Claude Code (CLI agent) fits interactive development better. It has built-in context management through CLAUDE.md files that act as persistent memory across sessions. You can make it semi-deterministic by committing your CLAUDE.md and using --print mode in CI, but it's designed for human-in-the-loop workflows, not fully automated pipelines.
Aider takes a middle ground. It integrates directly with git, creates commits for each change, and supports --model pinning. It's excellent for iterative refactoring but less controllable than a custom harness for structured output validation.
Use a custom harness for CI/CD codegen pipelines. Use Claude Code or Aider for developer-facing workflows where a human reviews every change.
#!/usr/bin/env bash
# CI pipeline step: generate code deterministically and run tests.
set -euo pipefail
# Pin the exact harness and prompt versions.
export HARNESS_PROMPT_VERSION="v2.4.1"
export ANTHROPIC_MODEL="claude-sonnet-4-20250514"
# Run the harness with a specific task prompt.
python harness.py \
--task prompts/tasks/add_pagination.md \
--context context/.context_manifest.json \
--tests tests/test_pagination.py \
--output src/pagination.py
# Verify determinism: re-run and diff.
python harness.py \
--task prompts/tasks/add_pagination.md \
--context context/.context_manifest.json \
--tests tests/test_pagination.py \
--output src/pagination_check.py
diff src/pagination.py src/pagination_check.py
Common Gotchas in Deterministic AI Code Generation
Temperature 0 isn't truly deterministic.
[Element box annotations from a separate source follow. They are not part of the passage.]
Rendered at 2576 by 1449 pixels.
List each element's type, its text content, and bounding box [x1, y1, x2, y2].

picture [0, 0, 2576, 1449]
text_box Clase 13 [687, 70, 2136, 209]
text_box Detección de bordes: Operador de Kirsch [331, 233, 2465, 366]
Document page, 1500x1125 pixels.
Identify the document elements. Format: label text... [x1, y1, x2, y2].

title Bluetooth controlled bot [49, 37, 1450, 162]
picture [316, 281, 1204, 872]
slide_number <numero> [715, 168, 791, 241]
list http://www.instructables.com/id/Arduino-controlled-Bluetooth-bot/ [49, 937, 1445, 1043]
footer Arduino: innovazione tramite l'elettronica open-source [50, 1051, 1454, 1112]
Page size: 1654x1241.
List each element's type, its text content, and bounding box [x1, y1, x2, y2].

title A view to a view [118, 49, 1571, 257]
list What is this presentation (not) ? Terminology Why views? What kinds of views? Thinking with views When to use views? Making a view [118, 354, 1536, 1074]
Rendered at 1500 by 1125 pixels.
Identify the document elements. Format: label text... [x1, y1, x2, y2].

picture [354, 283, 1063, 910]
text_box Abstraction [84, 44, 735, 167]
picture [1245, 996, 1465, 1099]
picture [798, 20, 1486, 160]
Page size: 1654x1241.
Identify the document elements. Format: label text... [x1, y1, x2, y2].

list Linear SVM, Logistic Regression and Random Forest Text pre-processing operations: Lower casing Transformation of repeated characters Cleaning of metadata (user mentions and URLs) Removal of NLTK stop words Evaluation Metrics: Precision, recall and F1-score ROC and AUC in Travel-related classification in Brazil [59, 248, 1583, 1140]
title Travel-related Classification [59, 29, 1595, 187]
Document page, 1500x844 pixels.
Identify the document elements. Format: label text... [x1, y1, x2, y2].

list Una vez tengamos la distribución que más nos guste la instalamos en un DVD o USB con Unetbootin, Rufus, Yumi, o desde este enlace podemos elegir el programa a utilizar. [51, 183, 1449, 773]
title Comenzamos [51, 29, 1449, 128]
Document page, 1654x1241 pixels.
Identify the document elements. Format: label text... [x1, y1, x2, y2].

Both OpenAI and Anthropic document that temperature: 0 reduces but doesn't eliminate variation. OpenAI's seed parameter gets closer but still has caveats around infrastructure changes. Anthropic doesn't expose a seed parameter. The only way to guarantee identical output is to cache it. That's why the input hash and cache layer above aren't optional; they're essential.
Context ordering matters enormously. If you inject three files into the prompt in a different order, you get different output even with temperature 0. Always sort deterministically. Alphabetical by path is the simplest approach.
Model deprecation breaks everything. When you pin claude-sonnet-4-20250514 and Anthropic eventually retires that version, your harness breaks. Build an alert that checks model availability on a schedule and gives your team lead time to re-validate prompts against the new version.
Long context degrades repeatability. The longer your context window, the more sensitive the output becomes to tiny input changes. Keep injected context under 30% of the model's context window. If you need more, use a retrieval step to select only the relevant files, but make that retrieval step itself deterministic (embedding model pinned, similarity threshold fixed, tie-breaking by file path).